▸ **Task requirements**: Every line from the line containing "ring mcp: (649, 664)" through the final line below must be returned exactly, and no other line.

▸ **Data to use**:
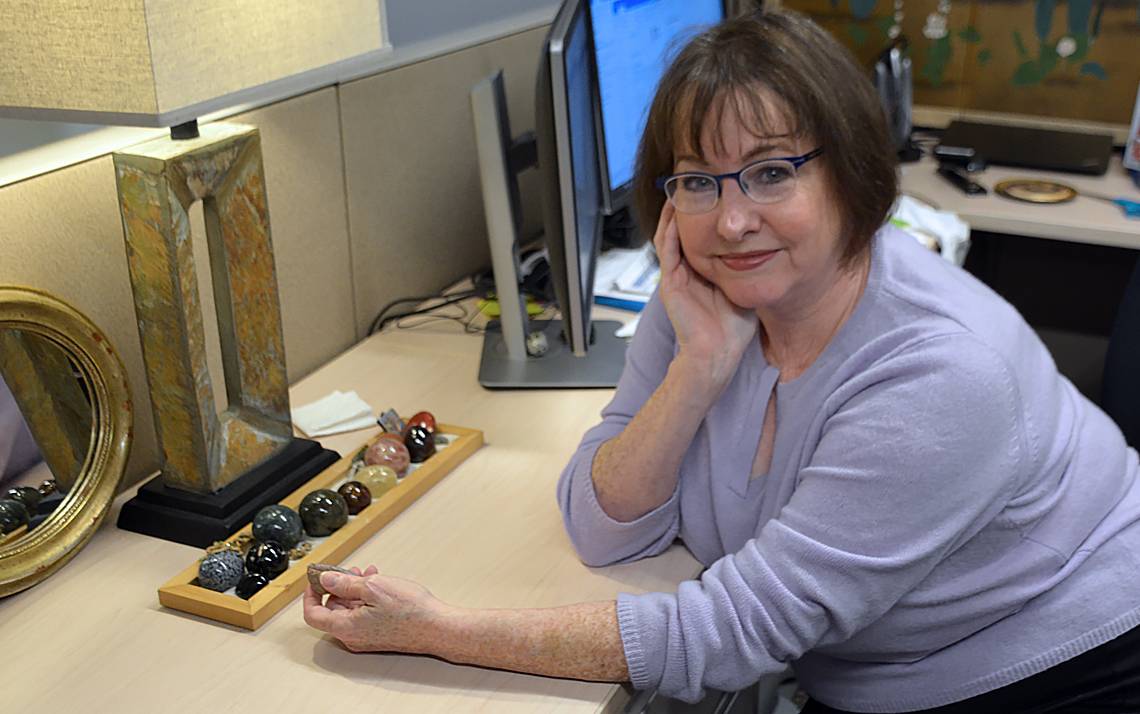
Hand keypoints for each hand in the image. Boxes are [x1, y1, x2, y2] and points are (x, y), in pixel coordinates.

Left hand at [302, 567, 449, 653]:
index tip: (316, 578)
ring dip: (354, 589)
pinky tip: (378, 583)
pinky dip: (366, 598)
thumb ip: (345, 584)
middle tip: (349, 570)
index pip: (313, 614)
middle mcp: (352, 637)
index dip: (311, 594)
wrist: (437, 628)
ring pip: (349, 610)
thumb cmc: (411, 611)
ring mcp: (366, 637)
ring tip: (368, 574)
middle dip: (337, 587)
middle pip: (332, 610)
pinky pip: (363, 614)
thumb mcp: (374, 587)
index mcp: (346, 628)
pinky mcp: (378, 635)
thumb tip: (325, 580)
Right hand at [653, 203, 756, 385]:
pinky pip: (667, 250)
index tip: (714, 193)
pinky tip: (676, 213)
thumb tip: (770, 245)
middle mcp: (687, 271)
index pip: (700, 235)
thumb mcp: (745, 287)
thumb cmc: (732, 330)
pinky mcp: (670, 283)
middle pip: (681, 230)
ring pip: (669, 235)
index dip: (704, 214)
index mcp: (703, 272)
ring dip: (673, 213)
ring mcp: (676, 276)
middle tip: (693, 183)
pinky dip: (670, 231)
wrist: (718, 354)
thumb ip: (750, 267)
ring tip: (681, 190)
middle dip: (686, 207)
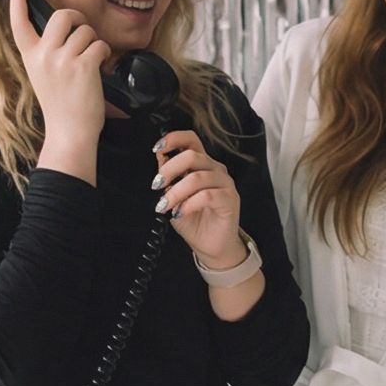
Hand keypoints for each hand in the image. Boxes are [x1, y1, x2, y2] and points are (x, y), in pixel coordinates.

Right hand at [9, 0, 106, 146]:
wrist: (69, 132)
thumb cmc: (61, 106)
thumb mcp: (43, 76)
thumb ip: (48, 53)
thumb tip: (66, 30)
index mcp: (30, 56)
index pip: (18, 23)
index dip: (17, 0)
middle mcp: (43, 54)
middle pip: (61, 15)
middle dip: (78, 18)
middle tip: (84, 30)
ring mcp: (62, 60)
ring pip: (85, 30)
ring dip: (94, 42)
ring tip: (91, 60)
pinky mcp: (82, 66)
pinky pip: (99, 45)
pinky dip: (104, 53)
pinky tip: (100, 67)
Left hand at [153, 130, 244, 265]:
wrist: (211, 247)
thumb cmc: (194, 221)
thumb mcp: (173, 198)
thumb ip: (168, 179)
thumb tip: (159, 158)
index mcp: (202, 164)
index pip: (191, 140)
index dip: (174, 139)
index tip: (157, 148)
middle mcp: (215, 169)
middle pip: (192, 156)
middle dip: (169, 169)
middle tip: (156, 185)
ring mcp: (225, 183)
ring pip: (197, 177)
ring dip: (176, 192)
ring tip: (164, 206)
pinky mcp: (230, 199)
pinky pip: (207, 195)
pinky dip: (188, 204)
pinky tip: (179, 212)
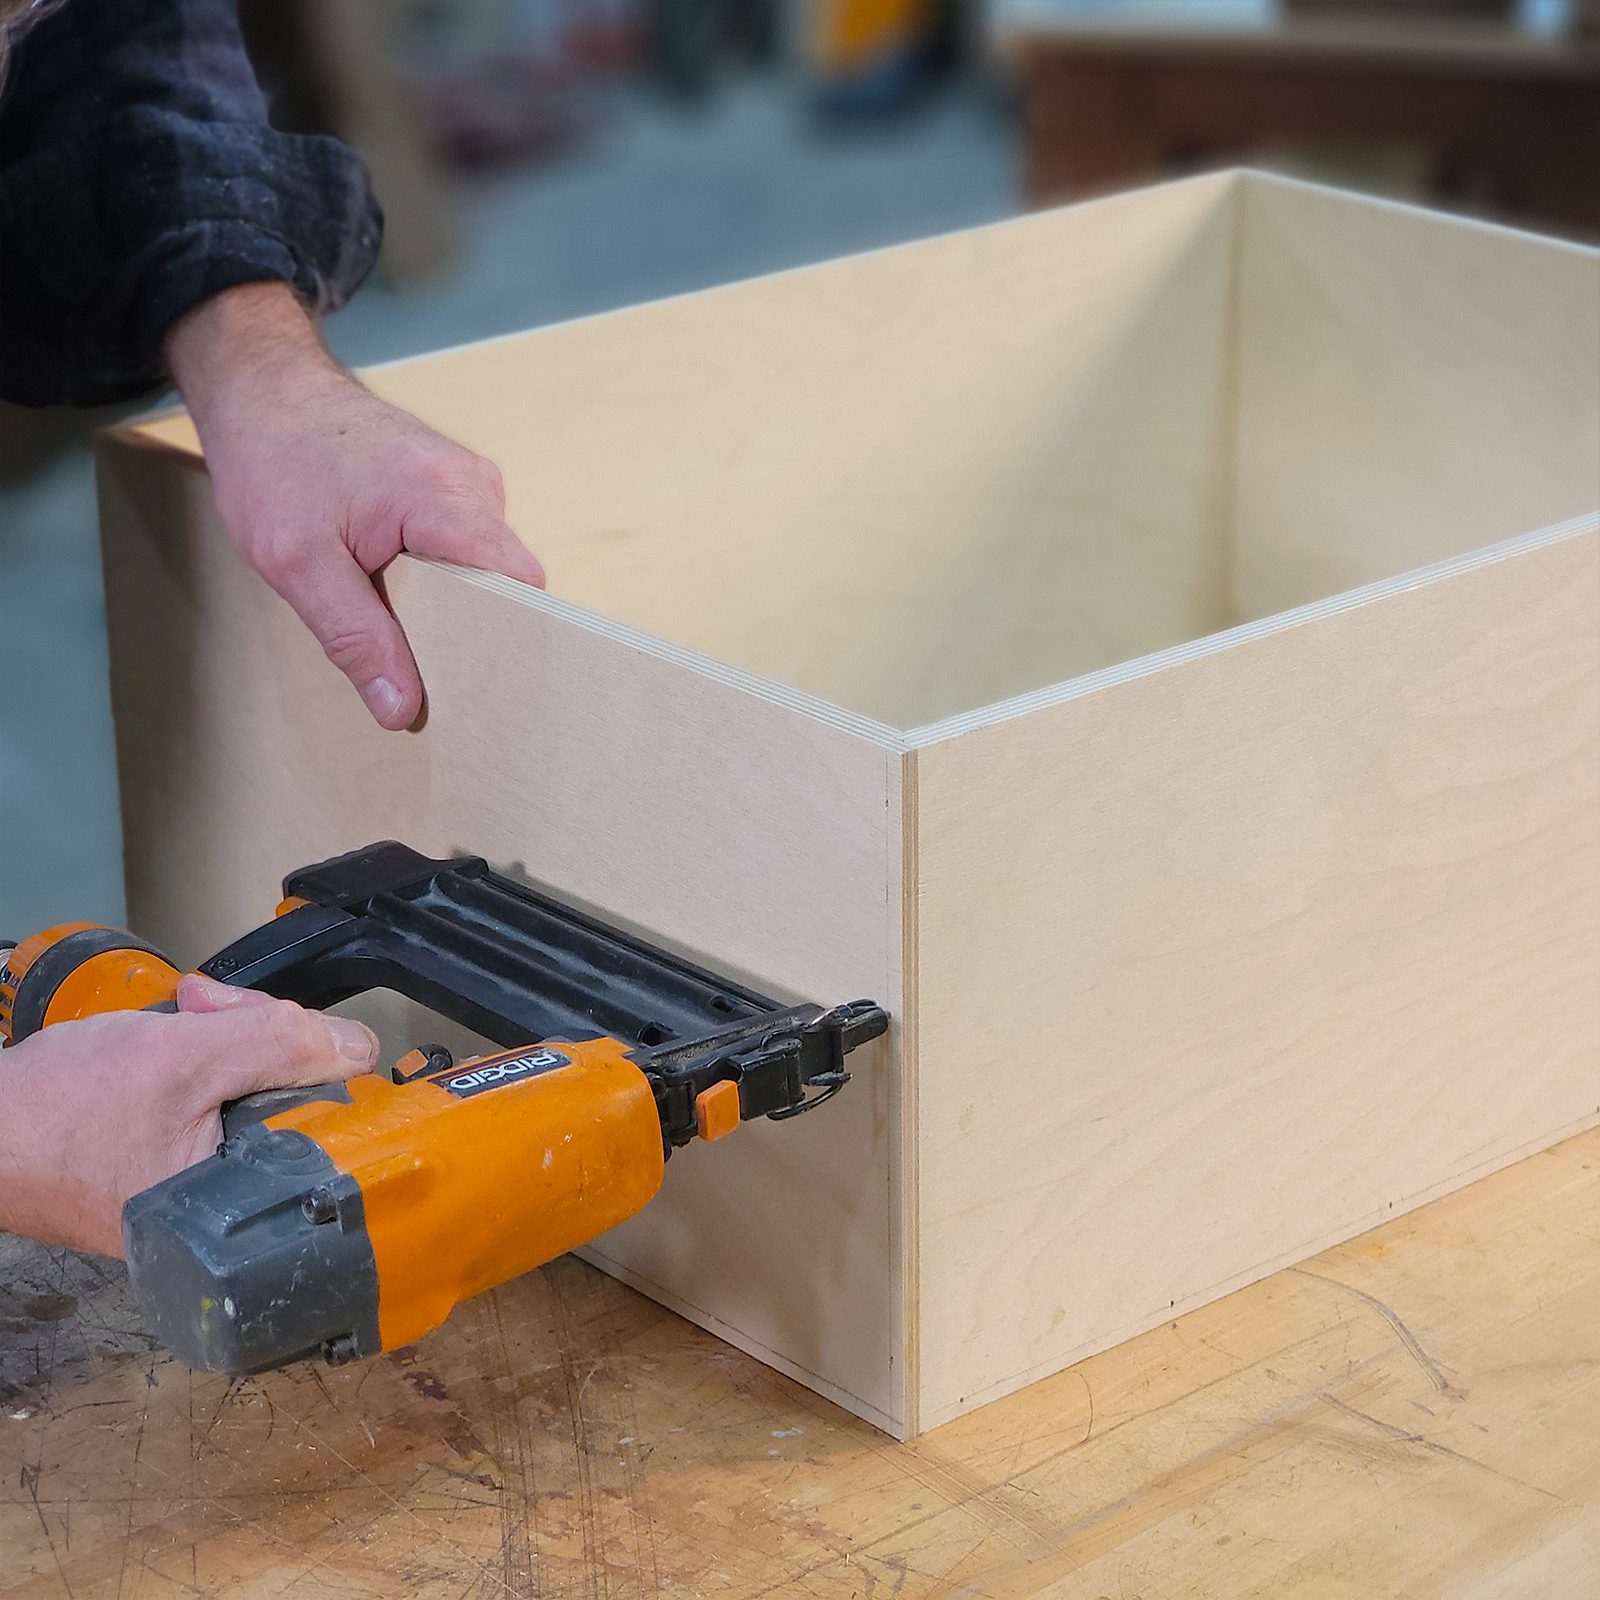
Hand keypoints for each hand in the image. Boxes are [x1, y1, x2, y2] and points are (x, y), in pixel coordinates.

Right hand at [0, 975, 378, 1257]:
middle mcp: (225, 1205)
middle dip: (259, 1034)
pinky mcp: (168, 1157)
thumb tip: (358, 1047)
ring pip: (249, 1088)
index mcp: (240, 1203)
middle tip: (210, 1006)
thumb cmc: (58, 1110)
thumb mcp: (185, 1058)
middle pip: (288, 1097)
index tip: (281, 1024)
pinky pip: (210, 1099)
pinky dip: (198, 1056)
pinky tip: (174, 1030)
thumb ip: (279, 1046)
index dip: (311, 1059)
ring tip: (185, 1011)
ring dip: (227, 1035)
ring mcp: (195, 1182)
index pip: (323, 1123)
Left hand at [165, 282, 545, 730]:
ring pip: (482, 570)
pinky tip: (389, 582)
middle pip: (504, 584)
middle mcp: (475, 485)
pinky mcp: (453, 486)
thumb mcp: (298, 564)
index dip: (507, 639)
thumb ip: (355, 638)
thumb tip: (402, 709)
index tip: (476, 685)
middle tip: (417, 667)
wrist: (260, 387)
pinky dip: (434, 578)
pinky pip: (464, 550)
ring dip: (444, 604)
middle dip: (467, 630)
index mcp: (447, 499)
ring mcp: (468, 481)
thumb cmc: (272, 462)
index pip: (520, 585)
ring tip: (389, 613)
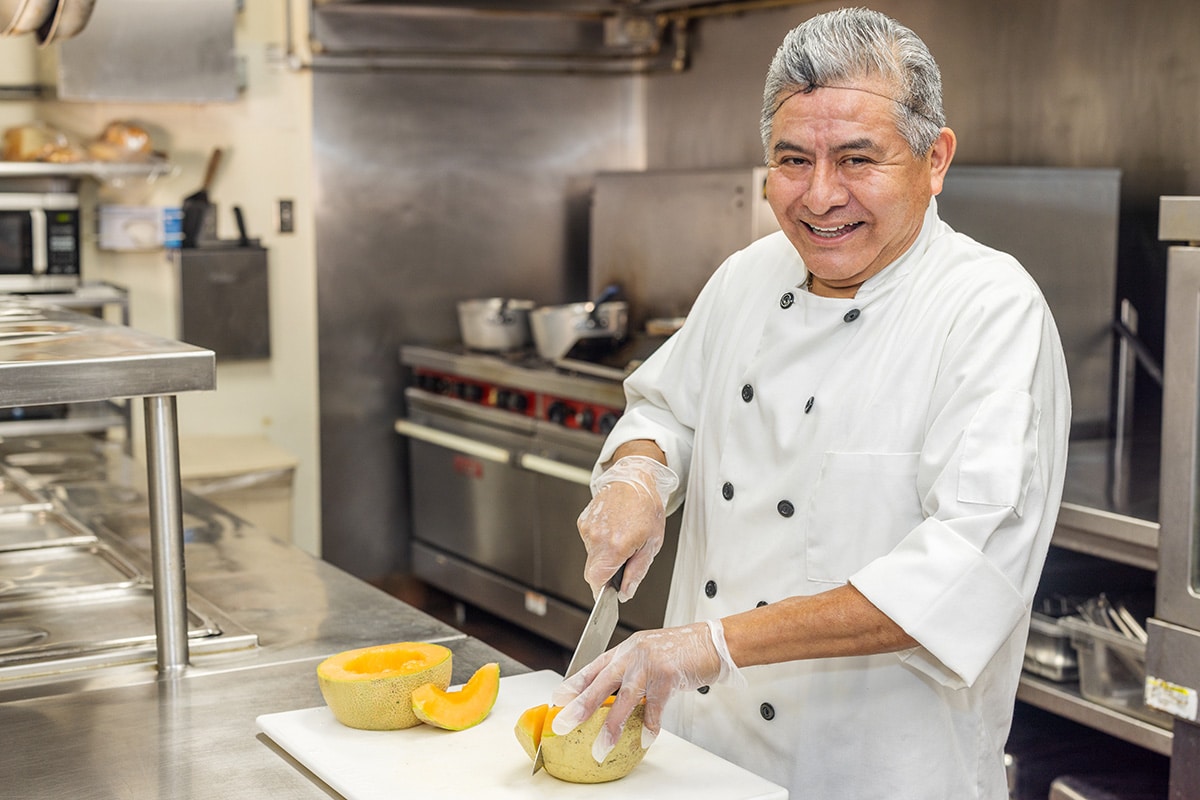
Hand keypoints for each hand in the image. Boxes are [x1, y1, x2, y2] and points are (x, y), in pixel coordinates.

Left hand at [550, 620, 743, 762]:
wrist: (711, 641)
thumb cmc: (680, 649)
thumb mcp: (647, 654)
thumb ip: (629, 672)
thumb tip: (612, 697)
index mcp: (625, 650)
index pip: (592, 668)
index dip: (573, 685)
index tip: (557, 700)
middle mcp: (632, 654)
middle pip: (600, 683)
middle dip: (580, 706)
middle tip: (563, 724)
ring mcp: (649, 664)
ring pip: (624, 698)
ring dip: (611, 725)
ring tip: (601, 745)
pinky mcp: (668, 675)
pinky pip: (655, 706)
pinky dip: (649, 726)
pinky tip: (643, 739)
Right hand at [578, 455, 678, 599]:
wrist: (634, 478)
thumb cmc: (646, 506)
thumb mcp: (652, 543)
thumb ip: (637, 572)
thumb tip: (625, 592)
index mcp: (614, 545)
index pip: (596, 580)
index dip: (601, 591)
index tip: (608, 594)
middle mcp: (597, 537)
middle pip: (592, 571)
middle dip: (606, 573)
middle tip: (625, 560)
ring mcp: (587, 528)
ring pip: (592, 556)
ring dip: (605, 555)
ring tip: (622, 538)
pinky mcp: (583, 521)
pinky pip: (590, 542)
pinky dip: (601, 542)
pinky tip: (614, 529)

▸ **Task result**:
ring mcp: (649, 664)
ring pip: (624, 698)
ring dip: (611, 725)
ring tip: (601, 745)
pinky mcp: (668, 675)
pinky pip: (655, 706)
pinky dip: (649, 726)
pinky tip: (643, 739)
Right hand at [578, 455, 678, 599]:
wrist: (634, 478)
thumb cmc: (646, 506)
thumb mcp: (652, 543)
thumb ip: (637, 572)
thumb tip: (625, 592)
index mcp: (614, 545)
index pip: (596, 580)
index dip: (601, 591)
index tip: (608, 594)
middle mcp: (597, 537)
middle pip: (592, 571)
middle dip: (606, 573)
middle tip: (625, 560)
ring mcp: (587, 528)
ring pip: (592, 556)
ring dip: (605, 555)
ring tip: (622, 538)
pinky mcp: (583, 521)
pinky pip: (590, 542)
pinky dip: (601, 542)
pinky tip: (614, 529)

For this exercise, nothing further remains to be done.